The conference also moved along briskly because members and aides have learned a hard lesson in recent years, especially election years: The longer it takes to resolve conference disagreements, the closer Election Day comes and the more likely it is for politically explosive issues to be introduced in the process at the behest of the leaders of one or both parties.

The NDAA is not only must-pass legislation, it is always-passes legislation. So it tends to attract riders that are only tangentially related to defense, if at all — issues such as gun control or the environment.

In addition, defense-related disputes also have loomed large in the recent past — such as over major weapons like the F-22 fighter jet program; the future of the U.S. military-run detention center at Guantanamo Bay, Cuba; the role of women or LGBT people in the military; or the rights of alleged terrorists in U.S. detention.

If the bill remains unresolved into the fall, as it typically does, it can be a magnet for debates that the parties think galvanize base supporters.

This year, there were just fewer such controversies in the House and Senate bills, and people were determined to avoid adding any hot-button new topics.

Members and staff shared a “motivation to finish before the pressure grew to add midterm-motivated airdrops,” one senior aide said.
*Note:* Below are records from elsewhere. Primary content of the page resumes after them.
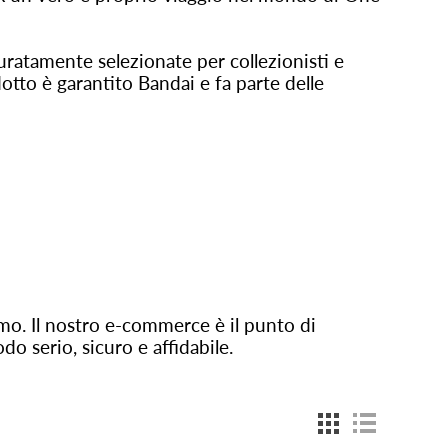
curatamente selezionate per collezionisti e
otto è garantito Bandai e fa parte delle
mo. Il nostro e-commerce è il punto di
o serio, sicuro e affidabile.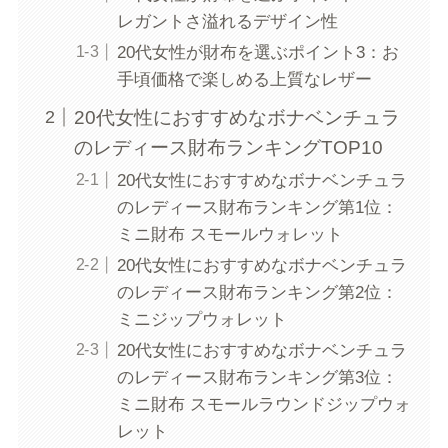
レガントさ溢れるデザイン性
20代女性が財布を選ぶポイント3：お
手頃価格で楽しめる上質なレザー
20代女性におすすめなボナベンチュラ
のレディース財布ランキングTOP10
20代女性におすすめなボナベンチュラ
のレディース財布ランキング第1位：
ミニ財布 スモールウォレット
20代女性におすすめなボナベンチュラ
のレディース財布ランキング第2位：
ミニジップウォレット
20代女性におすすめなボナベンチュラ
のレディース財布ランキング第3位：
ミニ財布 スモールラウンドジップウォ
レット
Another reason for the speedy completion of the NDAA conference: the Armed Services Committees undertook fewer major overhauls of Defense Department operations than they have in some years past, such as the sweeping changes proposed previously in the U.S. military’s acquisition, personnel or retirement systems.

The bill did make adjustments to these systems, but they were not the major muscle movements of some years past.

“There were no big efforts to move the building around,” one staffer said, in a reference to the Pentagon.

Presence of the absent McCain

Then there was the effect on the conference of John McCain, the Senate Armed Services chairman. His sway was considerable, even though he is being treated for brain cancer in his home state.

The fiscal 2019 law will be named after the Arizona Republican. Conferees said they wanted to ensure that the bill could be enacted as soon as possible for him. They said they didn’t want to fumble the job in his absence.

“There was a sentiment that you really want to get it done while McCain is still here,” said GOP Rep. Mike D. Rogers of Alabama.

“Maybe people were acting out of respect for his legacy,” said GOP Rep. Doug Lamborn of Colorado.

“We were honored to get it done for McCain,” said Democratic Rep. Jim Langevin of Rhode Island, another senior conferee.

McCain’s views were well-known and communicated to the conferees, according to Thornberry. James M. Inhofe of Oklahoma, the No. 2 Republican on the Senate Armed Services panel, stood in for McCain.

“His stamp is obviously on it very heavily,” Thornberry said. “In the negotiations, Sen. Inhofe was very faithful in advocating for Sen. McCain’s position.” Thornberry added that this position was sometimes “tricky” for Inhofe, “because he might have had different opinions of his own.”